__Work instructions__:
Your task is to extract every entry that follows word for word while excluding the pictures.

__Task material__:
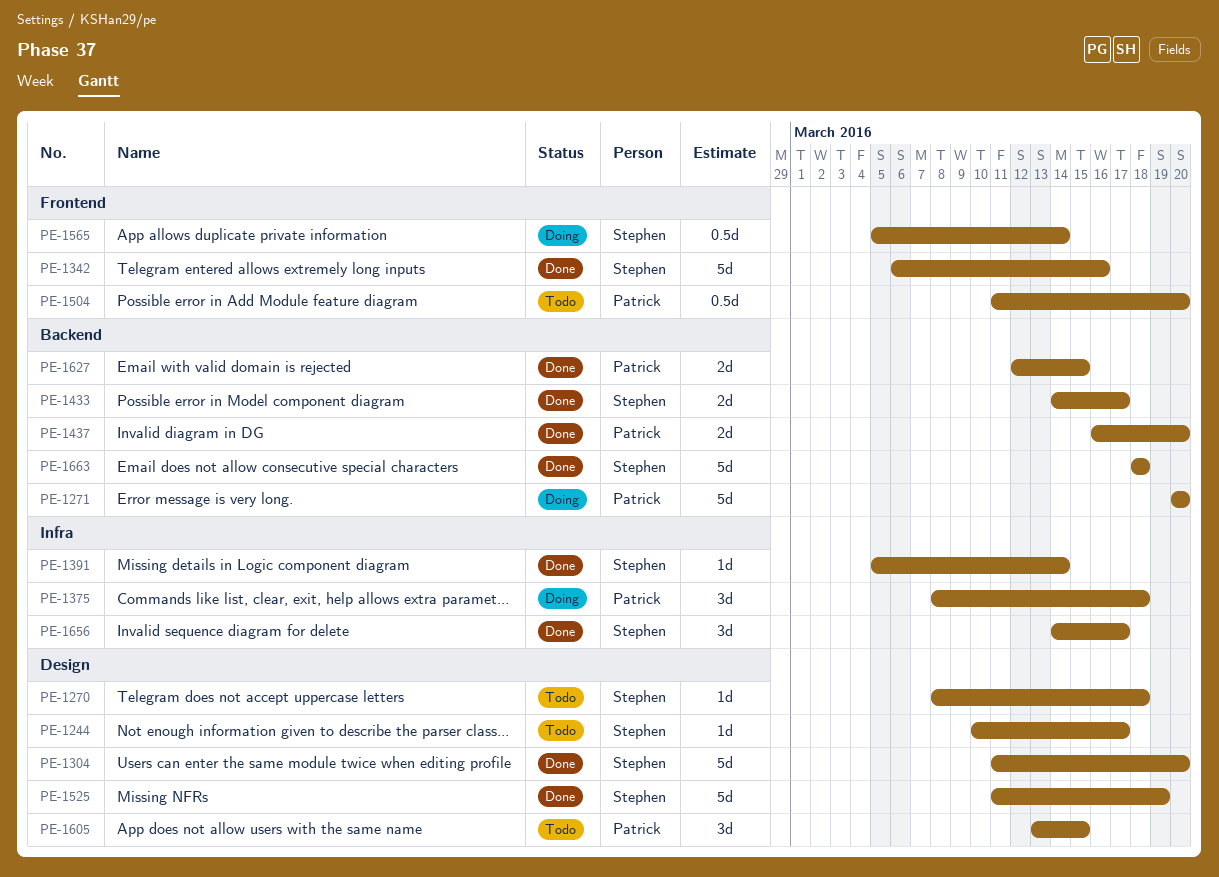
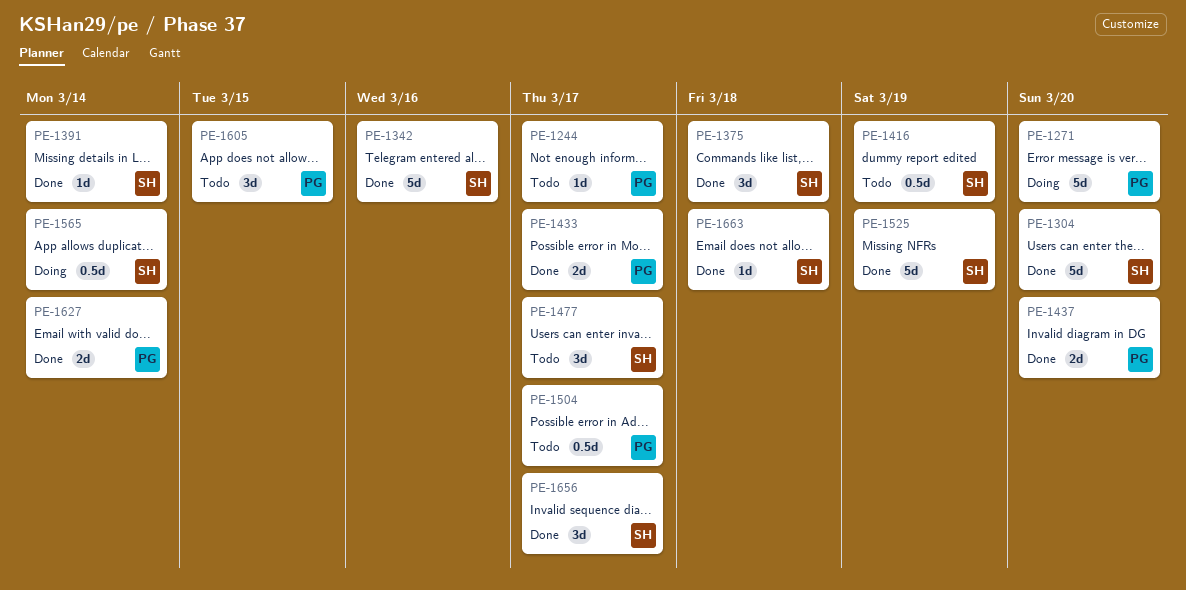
PE-1244, owner: Stephen -> Patrick
PE-1270: present -> none
PE-1375, status: Doing -> Done
PE-1375, owner: Patrick -> Stephen
PE-1416: none -> present
PE-1433, owner: Stephen -> Patrick
PE-1477: none -> present
PE-1504, due: Mar 20 -> Mar 17
PE-1627, due: Mar 15 -> Mar 14
PE-1663, estimate: 5d -> 1d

__Answer to this task__:
PE-1244, owner: Stephen -> Patrick
PE-1270: present -> none
PE-1375, status: Doing -> Done
PE-1375, owner: Patrick -> Stephen
PE-1416: none -> present
PE-1433, owner: Stephen -> Patrick
PE-1477: none -> present
PE-1504, due: Mar 20 -> Mar 17
PE-1627, due: Mar 15 -> Mar 14
PE-1663, estimate: 5d -> 1d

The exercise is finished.